Even the most basic analysis shows that on the average, Asian-origin SUVs are outselling American-origin SUVs. There are some very good American CUVs and SUVs, but the market balance is definitely in South Korea’s and Japan’s favor

Are There Any Cars Keeping Up At All?

It should come as no surprise that with over 11 million vehicles sold in 2023, Toyota tops the sales lists for cars with the Camry. It is far more likely that Hell will freeze over and become a ski resort before this stalwart sales titan will relinquish its top spot of nearly 20 years in a row. The Camry moved a respectable 290,649 units last year, beating all of the American-made SUVs.

2024 Toyota Camry
The Toyota Camry was the undisputed champion of car sales, once again. It moved 290,649 units in 2023, including hybrids such as this Camry XSE. Image via Toyota USA

Toyota very nearly took first and second place for 2023, however Tesla and the Model 3, especially after its mid-year price drop of nearly a full third of its MSRP, just outsold the Toyota Corolla. The Model 3 moved 232,700 units, and the Camry 232,370 units.

The first car to drop below the sales figures of the Ford Explorer is the ubiquitous Honda Civic in all of its trims. One of the most reliable sales vehicles (pun intended) for the Japanese company over the past half a decade, the Civic is almost always guaranteed to leave the lot almost as quickly as inventory arrives, with 200,381 units sold in 2023.

2024 Alfa Romeo Giulia Quadrifoglio
Even the nearly supercar-level power of the Alfa Romeo Guilia Quadrifoglio was not enough to drag it up out of bottom spot in car sales for 2023 with just xx units, continuing its 6 year sales slide after 2018. Image via Alfa Romeo USA

However, the segment hit the hardest was that of the performance vehicle. Dragging its feet at dead last was the Alfa Romeo Giulia, including the near-supercar Quadrifoglio version, with 3,461 units sold across the entirety of 2023. It has also been on a sales slide for 6 years now, with an all time high of 11,519 units in 2018.
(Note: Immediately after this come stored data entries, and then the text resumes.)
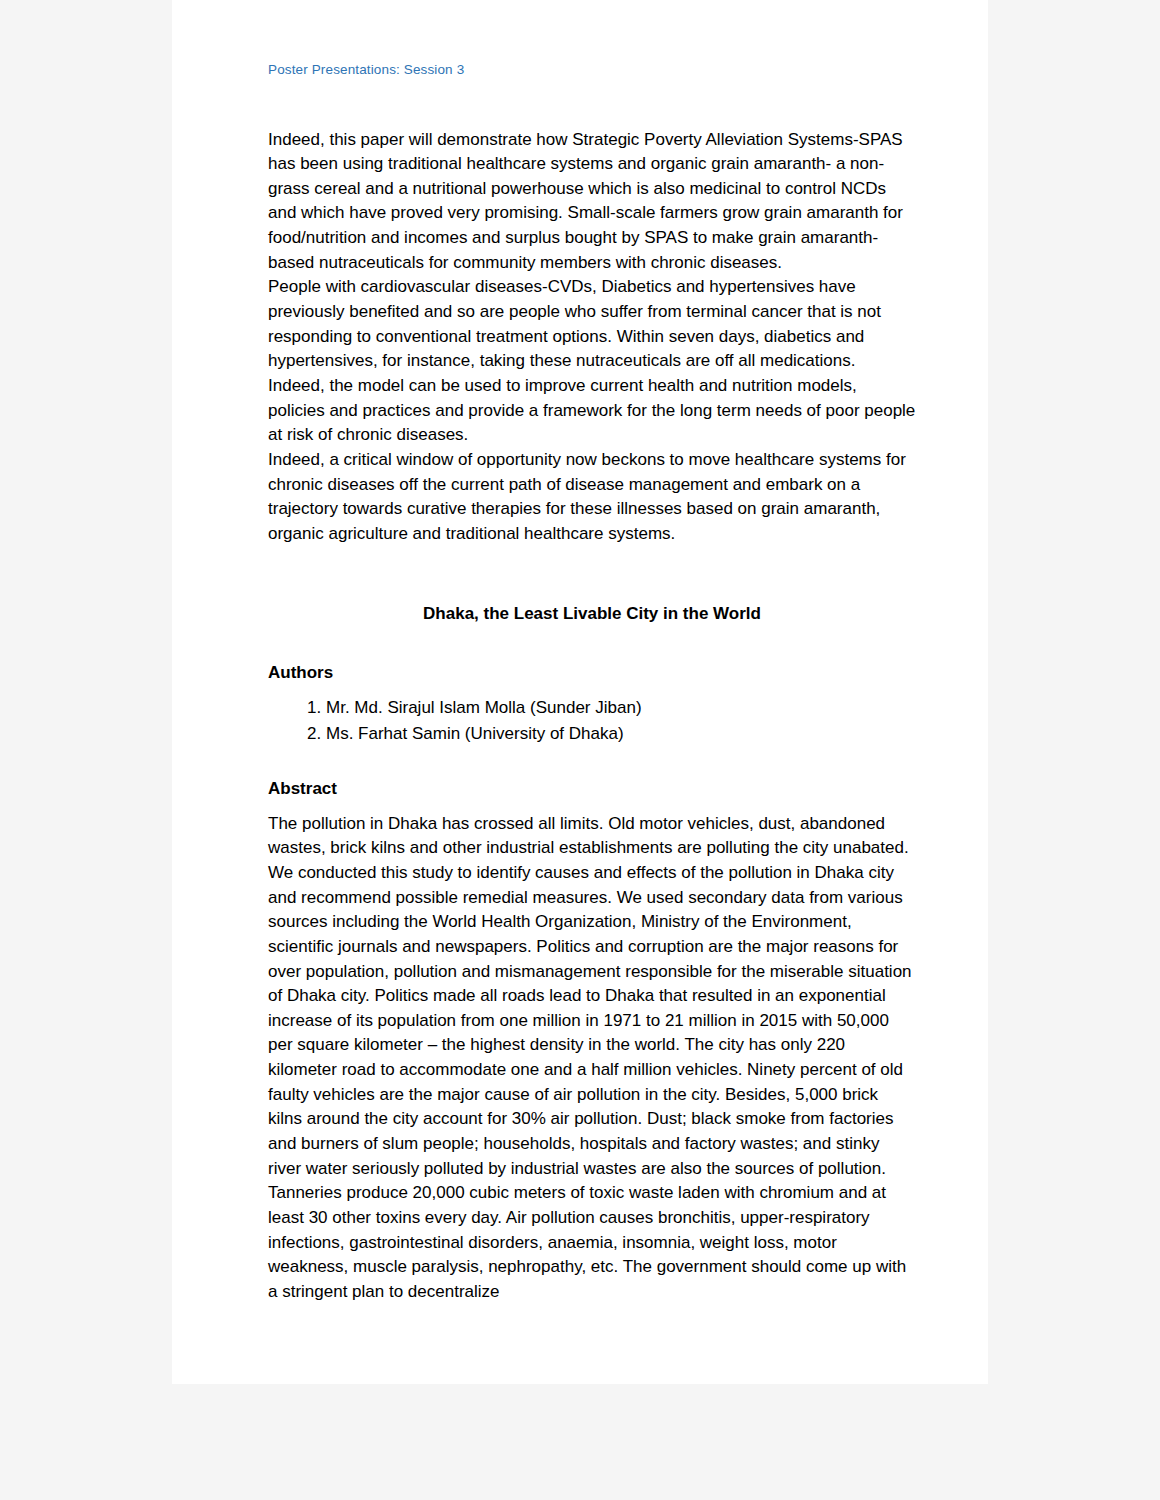Poster Presentations: Session 3
Indeed, this paper will demonstrate how Strategic Poverty Alleviation Systems-SPAS has been using traditional healthcare systems and organic grain amaranth- a non-grass cereal and a nutritional powerhouse which is also medicinal to control NCDs and which have proved very promising. Small-scale farmers grow grain amaranth for food/nutrition and incomes and surplus bought by SPAS to make grain amaranth-based nutraceuticals for community members with chronic diseases.
People with cardiovascular diseases-CVDs, Diabetics and hypertensives have previously benefited and so are people who suffer from terminal cancer that is not responding to conventional treatment options. Within seven days, diabetics and hypertensives, for instance, taking these nutraceuticals are off all medications. Indeed, the model can be used to improve current health and nutrition models, policies and practices and provide a framework for the long term needs of poor people at risk of chronic diseases.
Indeed, a critical window of opportunity now beckons to move healthcare systems for chronic diseases off the current path of disease management and embark on a trajectory towards curative therapies for these illnesses based on grain amaranth, organic agriculture and traditional healthcare systems.
Dhaka, the Least Livable City in the World
Authors
Mr. Md. Sirajul Islam Molla (Sunder Jiban)
Ms. Farhat Samin (University of Dhaka)
Abstract
The pollution in Dhaka has crossed all limits. Old motor vehicles, dust, abandoned wastes, brick kilns and other industrial establishments are polluting the city unabated. We conducted this study to identify causes and effects of the pollution in Dhaka city and recommend possible remedial measures. We used secondary data from various sources including the World Health Organization, Ministry of the Environment, scientific journals and newspapers. Politics and corruption are the major reasons for over population, pollution and mismanagement responsible for the miserable situation of Dhaka city. Politics made all roads lead to Dhaka that resulted in an exponential increase of its population from one million in 1971 to 21 million in 2015 with 50,000 per square kilometer – the highest density in the world. The city has only 220 kilometer road to accommodate one and a half million vehicles. Ninety percent of old faulty vehicles are the major cause of air pollution in the city. Besides, 5,000 brick kilns around the city account for 30% air pollution. Dust; black smoke from factories and burners of slum people; households, hospitals and factory wastes; and stinky river water seriously polluted by industrial wastes are also the sources of pollution. Tanneries produce 20,000 cubic meters of toxic waste laden with chromium and at least 30 other toxins every day. Air pollution causes bronchitis, upper-respiratory infections, gastrointestinal disorders, anaemia, insomnia, weight loss, motor weakness, muscle paralysis, nephropathy, etc. The government should come up with a stringent plan to decentralize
The biggest shock for 2023 was that Chevrolet had very poor sales overall, but the Camaro was the problem child in 2023 with just 31,029 sold. To put that in perspective, Chevrolet sold more C8 Corvettes than Camaros in 2023 at 34,354, and the Corvette, a low production supercar, has a nearly 2 year long waitlist as it stands!

Do Cars Stand A Chance?

With only 20% of new vehicles sold in 2023 being of the family sedan, sport coupe, or any other form of car, there is still a viable market for those wanting to buy cars. As well, many companies are still producing cars, as many Asian and European countries either do not have the infrastructure or capacity to handle larger SUVs on their roads.

That said, we think that the car is teetering on the razor’s edge at the moment. In much the same way that manual transmissions were the standard and an automatic would cost you extra, nowadays only just over 1% of all available cars have a manual as an option or only transmission, and the automatic is the standard.

We think that only a full-out revolution in vehicles would entice Americans back into cars. The rise of EVs was supposed to be that revolution, but as our past analyses have shown, that has pretty much fizzled out for the moment.